Hadiri Maulid dan Pelantikan PAC Aceh Sepakat, Prof Ridha Gaungkan Gerakan Gadget Sehat

Hadiri Maulid dan Pelantikan PAC Aceh Sepakat, Prof Ridha Gaungkan Gerakan Gadget Sehat
Prof Ridha Gaungkan Gerakan Gadget Sehat (Analisadaily/Istimewa)

Analisadaily.com, Medan - Inisiator Gerakan Gadget Sehat Indonesia (GGSI), Prof.Dr.dr. Ridha Dharmajaya Sp BS (K) hadiri peringatan Maulid Nabi Muhammad SAW 1445 H di Masjid Aceh Sepakat, Jalan Sewindu, Medan, Sabtu (18/11).

Dalam acara yang juga dibarengi pelantikan pengurus anak cabang Aceh Sepakat 1s/d VII dewan pimpinan cabang II Medan Baru 2023-2028 itu, Prof Ridha kembali menggaungkan gerakan gadget sehat.

Prof Ridha tak bosan mengingatkan kepada jamaah yang hadir akan bahaya gadget yang mengancam generasi muda terkhusus generasi muda Islam saat ini.

Di mana dirinya menyebutkan jika salah dalam penggunaan gadget secara posisi dan durasi maka akan berdampak terhadap saraf kejepit bagian leher dengan gejala yang dirasakan, kepala pening, pundak berat, leher sakit, tangan kesemutan, dan bangun tidur tidak segar.

“Akhir 2022 kita banyak menerima kasus saraf kejepit di leher yang dialami anak SMA, SMP, bahkan SD. Biasanya itu dialami oleh orang tua usia 50-60 tahun” terang pria yang berprofesi sebagai dokter spesialis bedah syaraf itu.

“Apa sebenarnya yang terjadi? Itu karena mereka memakai gadget dengan posisi yang salah dan juga dengan waktu yang cukup lama. Kalau mereka tidak merubah kebiasannya, maka lima hingga sepuluh tahun ke depan mereka akan mengalami gejala permanen yakni kematian saraf. Ini bahaya bapak, ibu, karena yang terjadi adalah kelumpuhan tangan dan kaki, seksualitas hilang untuk lelaki dan buang air kecil tak terasa (loss),” sambung Prof Ridha.

Alhasil, lanjutnya, tidak ada obat yang menyembuhkan dan tidak operasi yang mengembalikan.

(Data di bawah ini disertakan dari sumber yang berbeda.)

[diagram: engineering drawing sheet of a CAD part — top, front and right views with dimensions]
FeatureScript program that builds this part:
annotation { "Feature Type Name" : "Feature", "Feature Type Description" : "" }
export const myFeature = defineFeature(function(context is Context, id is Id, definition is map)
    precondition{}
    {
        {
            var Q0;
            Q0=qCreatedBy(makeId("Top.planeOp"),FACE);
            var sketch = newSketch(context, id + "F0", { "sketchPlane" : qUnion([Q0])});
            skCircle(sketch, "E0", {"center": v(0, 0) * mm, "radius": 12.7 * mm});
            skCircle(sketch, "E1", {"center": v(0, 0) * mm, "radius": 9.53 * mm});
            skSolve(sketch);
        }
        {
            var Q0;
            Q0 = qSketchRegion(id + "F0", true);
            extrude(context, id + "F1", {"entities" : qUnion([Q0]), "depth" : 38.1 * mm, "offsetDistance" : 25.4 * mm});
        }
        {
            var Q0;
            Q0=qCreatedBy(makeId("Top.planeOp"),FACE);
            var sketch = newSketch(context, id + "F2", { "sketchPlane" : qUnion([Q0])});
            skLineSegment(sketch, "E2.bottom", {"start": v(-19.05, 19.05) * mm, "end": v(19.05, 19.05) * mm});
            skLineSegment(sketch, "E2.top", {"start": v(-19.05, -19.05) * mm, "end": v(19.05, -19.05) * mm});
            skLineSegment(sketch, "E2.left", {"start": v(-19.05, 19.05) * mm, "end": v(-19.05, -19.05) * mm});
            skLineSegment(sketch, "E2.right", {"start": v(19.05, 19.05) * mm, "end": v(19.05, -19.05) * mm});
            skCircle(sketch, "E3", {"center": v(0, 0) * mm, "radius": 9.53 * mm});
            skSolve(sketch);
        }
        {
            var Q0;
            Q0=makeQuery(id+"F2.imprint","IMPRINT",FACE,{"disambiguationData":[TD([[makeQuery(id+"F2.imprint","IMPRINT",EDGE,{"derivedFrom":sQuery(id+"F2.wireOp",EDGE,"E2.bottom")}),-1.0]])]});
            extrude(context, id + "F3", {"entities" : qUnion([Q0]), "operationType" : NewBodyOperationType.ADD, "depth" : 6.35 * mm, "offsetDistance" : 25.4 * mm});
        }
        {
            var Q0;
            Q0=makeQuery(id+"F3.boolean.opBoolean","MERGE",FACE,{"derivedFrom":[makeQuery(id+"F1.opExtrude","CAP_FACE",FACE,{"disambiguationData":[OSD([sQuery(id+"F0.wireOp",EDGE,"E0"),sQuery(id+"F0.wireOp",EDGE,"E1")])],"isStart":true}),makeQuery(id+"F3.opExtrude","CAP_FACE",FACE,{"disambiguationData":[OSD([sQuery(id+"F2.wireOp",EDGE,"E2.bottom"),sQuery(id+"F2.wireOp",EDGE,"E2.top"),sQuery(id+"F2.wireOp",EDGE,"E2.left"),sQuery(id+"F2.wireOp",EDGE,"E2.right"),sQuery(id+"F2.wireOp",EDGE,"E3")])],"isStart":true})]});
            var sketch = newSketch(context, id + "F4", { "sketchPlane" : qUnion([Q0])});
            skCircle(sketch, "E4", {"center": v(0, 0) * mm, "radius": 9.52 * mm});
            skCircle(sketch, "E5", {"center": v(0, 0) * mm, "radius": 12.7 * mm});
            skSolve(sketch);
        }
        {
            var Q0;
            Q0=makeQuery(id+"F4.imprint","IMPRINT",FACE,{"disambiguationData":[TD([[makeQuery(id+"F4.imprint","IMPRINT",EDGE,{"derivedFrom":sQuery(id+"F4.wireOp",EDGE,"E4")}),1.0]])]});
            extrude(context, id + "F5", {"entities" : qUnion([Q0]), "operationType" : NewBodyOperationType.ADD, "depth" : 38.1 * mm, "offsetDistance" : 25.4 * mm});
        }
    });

Gadget yang salah menurut Prof Ridha yakni dalam memposisikan dirinya. Di mana seseorang yang menggunakan gadget terutama handphone akan mengalami tekukan pada bagian leher yang menyebabkan leher bagian belakang akan menahan beban berat sesuai lekukan yang dilakukannya.

“Jika tekukan itu hanya beberapa menit tidak masalah. Tapi anak-anak kita bermainnya itu berjam-jam bahkan terus berlangsung hingga berbulan, bertahun bahkan puluhan tahun inilah menjadi ancaman saraf kejepit leher tadi dan yang paling fatal jika terus dibiarkan adalah kematian saraf leher dan berujung kelumpuhan,” ucapnya.

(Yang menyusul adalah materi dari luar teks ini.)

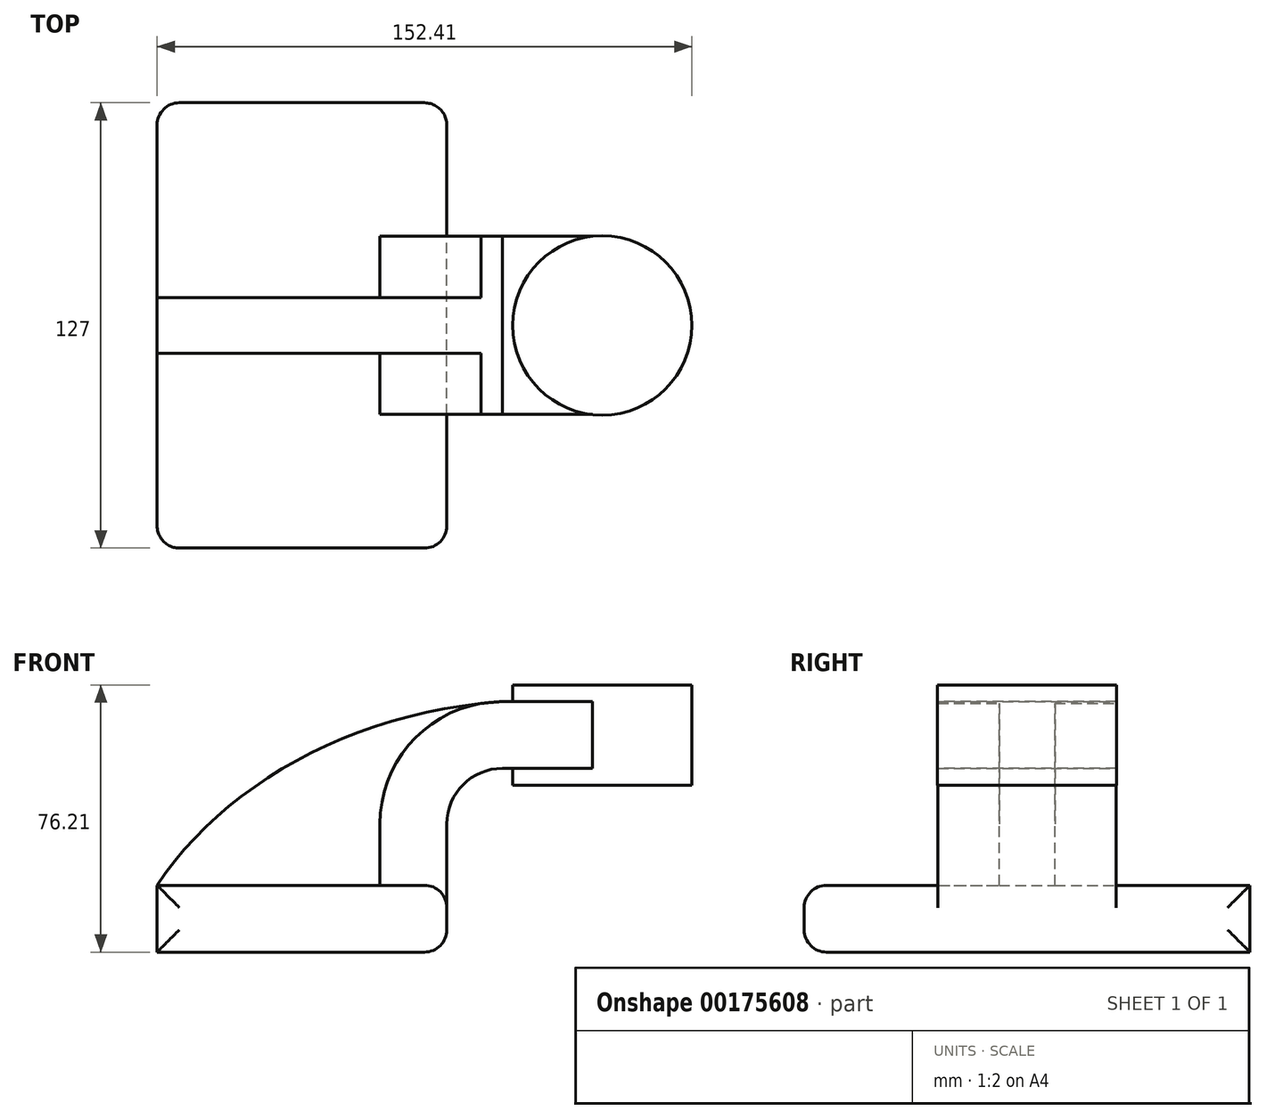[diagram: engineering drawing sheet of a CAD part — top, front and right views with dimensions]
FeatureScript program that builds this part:
annotation { "Feature Type Name" : "Feature", "Feature Type Description" : "" }
export const myFeature = defineFeature(function(context is Context, id is Id, definition is map)
    precondition{}
    {
        {
            var Q0;
            Q0=qCreatedBy(makeId("Front.planeOp"),FACE);
            var sketch = newSketch(context, id + "F0", { "sketchPlane" : qUnion([Q0])});
            skLineSegment(sketch, "E0.bottom", {"start": v(41.28, -9.52) * mm, "end": v(-41.28, -9.53) * mm});
            skLineSegment(sketch, "E0.top", {"start": v(41.28, 9.53) * mm, "end": v(-41.28, 9.53) * mm});
            skLineSegment(sketch, "E0.left", {"start": v(41.28, -9.52) * mm, "end": v(41.28, 9.53) * mm});
            skLineSegment(sketch, "E0.right", {"start": v(-41.28, -9.53) * mm, "end": v(-41.28, 9.53) * mm});
            skPoint(sketch, "E0.middle", {"position": v(0, 0) * mm});
            skLineSegment(sketch, "E1.bottom", {"start": v(111.12, 38.1) * mm, "end": v(60.33, 38.1) * mm});
            skLineSegment(sketch, "E1.top", {"start": v(111.12, 66.68) * mm, "end": v(60.33, 66.68) * mm});
            skLineSegment(sketch, "E1.left", {"start": v(111.12, 38.1) * mm, "end": v(111.12, 66.68) * mm});
            skLineSegment(sketch, "E1.right", {"start": v(60.33, 38.1) * mm, "end": v(60.33, 66.68) * mm});
            skPoint(sketch, "E1.middle", {"position": v(85.72, 52.39) * mm});
            skLineSegment(sketch, "E2", {"start": v(41.28, 9.53) * mm, "end": v(41.28, 27) * mm});
            skArc(sketch, "E3", {"start": v(41.27, 27) * mm, "mid": v(45.92, 38.23) * mm, "end": v(57.15, 42.88) * mm});
            skLineSegment(sketch, "E4", {"start": v(57.15, 42.88) * mm, "end": v(85.57, 42.88) * mm});
            skLineSegment(sketch, "E5.0", {"start": v(57.15, 61.93) * mm, "end": v(85.57, 61.93) * mm});
            skArc(sketch, "E5.1", {"start": v(22.23, 27) * mm, "mid": v(32.45, 51.7) * mm, "end": v(57.15, 61.93) * mm});
            skLineSegment(sketch, "E5.2", {"start": v(22.22, 9.53) * mm, "end": v(22.22, 27) * mm});
            skPoint(sketch, "E6.endSnap0", {"position": v(85.72, 66.68) * mm});
            skFitSpline(sketch, "E7", {"points": [v(-41.28, 9.53) * mm, v(57.15, 61.93) * mm], "startDerivative": vector(56.1, 84.77) * mm, "endDerivative": vector(129.98, 8.85) * mm});
            skLineSegment(sketch, "E8", {"start": v(85.57, 66.68) * mm, "end": v(85.57, 38.1) * mm});
            skSolve(sketch);
        }
        {
            var Q0;
            Q0=makeQuery(id+"F0.imprint","IMPRINT",FACE,{"disambiguationData":[TD([[makeQuery(id+"F0.imprint","IMPRINT",EDGE,{"derivedFrom":sQuery(id+"F0.wireOp",EDGE,"E0.bottom")}),-1.0]])]});
            extrude(context, id + "F1", {"entities" : qUnion([Q0]), "endBound" : BoundingType.SYMMETRIC, "depth" : 127 * mm});
        }
        {
            var Q0;
            {var subQ3=sQuery(id+"F0.wireOp",EDGE,"E5.2");Q0=makeQuery(id+"F0.imprint","IMPRINT",FACE,{"disambiguationData":[TD([[makeQuery(id+"F0.imprint","IMPRINT",EDGE,{"derivedFrom":subQ3}),1.0]])]});}
            extrude(context, id + "F2", {"entities" : qUnion([Q0]), "operationType" : NewBodyOperationType.ADD, "endBound" : BoundingType.SYMMETRIC, "depth" : 15.88 * mm});
        }
        {
            var Q0;
            {var subQ1=sQuery(id+"F0.wireOp",EDGE,"E2");Q0=makeQuery(id+"F0.imprint","IMPRINT",FACE,{"disambiguationData":[TD([[makeQuery(id+"F0.imprint","IMPRINT",EDGE,{"derivedFrom":subQ1}),1.0]])]});}
            var Q1;
            {var subQ5=sQuery(id+"F0.wireOp",EDGE,"aUzpnZX3-ESaH-eppK-CBqX-7Jh1ZbWJmEzc");Q1=makeQuery(id+"F0.imprint","IMPRINT",FACE,{"disambiguationData":[TD([[makeQuery(id+"F0.imprint","IMPRINT",EDGE,{"derivedFrom":subQ5}),-1.0]])]});}
            var Q2;
            {var subQ0=sQuery(id+"F0.wireOp",EDGE,"E4");var subQ1=sQuery(id+"F0.wireOp",EDGE,"E1.right");var subQ2=makeQuery(id+"F0.imprint","INTERSECT",VERTEX,{"derivedFrom":[subQ1,subQ0]});Q2=makeQuery(id+"F0.imprint","IMPRINT",FACE,{"disambiguationData":[TD([[makeQuery(id+"F0.imprint","IMPRINT",EDGE,{"disambiguationData":[TD([[subQ2,-1.0]])],"derivedFrom":subQ1}),-1.0]])]});}
            extrude(context, id + "F3", {"entities" : qUnion([Q0, Q1, Q2]), "operationType" : NewBodyOperationType.ADD, "endBound" : BoundingType.SYMMETRIC, "depth" : 50.8 * mm});
        }
        {
            var Q0;
            {var subQ4=sQuery(id+"F0.wireOp",EDGE,"E1.left");Q0=makeQuery(id+"F0.imprint","IMPRINT",FACE,{"disambiguationData":[TD([[makeQuery(id+"F0.imprint","IMPRINT",EDGE,{"derivedFrom":subQ4}),1.0]])]});}
            var Q1;
            Q1=sQuery(id+"F0.wireOp",EDGE,"E8");
            revolve(context, id + "F4", {"operationType" : NewBodyOperationType.ADD, "entities" : qUnion([Q0]), "axis" : qUnion([Q1]), "revolveType" : RevolveType.FULL});
        }
        {
            var Q0;
            Q0=makeQuery(id+"F1.opExtrude","CAP_EDGE",EDGE,{"disambiguationData":[OSD([sQuery(id+"F0.wireOp",EDGE,"E0.left")])],"isStart":false});
            var Q1;
            Q1=makeQuery(id+"F1.opExtrude","CAP_EDGE",EDGE,{"disambiguationData":[OSD([sQuery(id+"F0.wireOp",EDGE,"E0.right")])],"isStart":false});
            var Q2;
            Q2=makeQuery(id+"F1.opExtrude","CAP_EDGE",EDGE,{"disambiguationData":[OSD([sQuery(id+"F0.wireOp",EDGE,"E0.top")])],"isStart":false});
            var Q3;
            Q3=makeQuery(id+"F1.opExtrude","SWEPT_EDGE",EDGE,{"disambiguationData":[OSD([sQuery(id+"F0.wireOp",EDGE,"E0.bottom"),sQuery(id+"F0.wireOp",EDGE,"E0.left")])]});
            var Q4;
            Q4=makeQuery(id+"F1.opExtrude","CAP_EDGE",EDGE,{"disambiguationData":[OSD([sQuery(id+"F0.wireOp",EDGE,"E0.bottom")])],"isStart":false});
            var Q5;
            {var subQ0=sQuery(id+"F0.wireOp",EDGE,"E2");var subQ1=sQuery(id+"F0.wireOp",EDGE,"E0.top");var subQ2=sQuery(id+"F0.wireOp",EDGE,"E0.left");Q5=makeQuery(id+"F3.boolean.opBoolean","SPLIT",EDGE,{"disambiguationData":[TD([makeQuery(id+"F1.opExtrude","CAP_FACE",FACE,{"disambiguationData":[OSD([sQuery(id+"F0.wireOp",EDGE,"E0.bottom"),subQ1,subQ2,sQuery(id+"F0.wireOp",EDGE,"E0.right")])],"isStart":false})])],"derivedFrom":makeQuery(id+"F1.opExtrude","SWEPT_EDGE",EDGE,{"disambiguationData":[OSD([subQ1,subQ2,subQ0])]})});}
            var Q6;
            Q6=makeQuery(id+"F1.opExtrude","CAP_EDGE",EDGE,{"disambiguationData":[OSD([sQuery(id+"F0.wireOp",EDGE,"E0.right")])],"isStart":true});
            var Q7;
            Q7=makeQuery(id+"F1.opExtrude","CAP_EDGE",EDGE,{"disambiguationData":[OSD([sQuery(id+"F0.wireOp",EDGE,"E0.left")])],"isStart":true});
            fillet(context, id + "F5", {"entities" : qUnion([Q0, Q1, Q2, Q3, Q4, Q5, Q6, Q7]), "radius" : 6.35 * mm, "tangentPropagation" : true, "allowEdgeOverflow" : false});
        }
    });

Untuk itu, Prof Ridha kembali mengingatkan kepada orang tua untuk bisa mengawasi anak-anaknya, agar ke depan lahir generasi muda Islam yang berkualitas, yakni generasi sehat, pintar, dan berahlakul karimah.

“Pesan saya, untuk anak 13 tahun maksimal penggunaan gadgetnya itu dua jam sehari. Sedangkan usia di bawahnya tidak ada alasan memberikan handphone ke mereka. Karena itu sama saja meracuni anak-anak kita,” sebutnya.

Berdasarkan pengalaman yang didapatnya, beberapa pasien di bawah usia 13 tahun yang ditanganinya mengalami speech delay atau lambat bicara akibat kecanduan gadget.

“Bahkan ada anak usia 9 tahun yang saya tangani belum bisa ngomong karena kecanduan gadget. Pada sifatnya gadget hanya merangsang saraf penglihatan dan pendengaran anak, tapi tidak merangsang untuk berbicara. Maka selalu awasi anak-anak kita jangan sampai kecanduan gadget. Jika ini terjadi siap-siap kita akan menyumbang generasi muda Islam yang cacat ke depannya,” ucapnya mengakhiri.

Turut hadir dalam kegiatan tersebut di antaranya seluruh pengurus anak cabang I s/d VII DPC II Medan yang dilantik serta ketua DPC II Medan Baru, Aceh Sepakat Sumut, Dr. H. M Sabri, MT, IPM Asen Eng.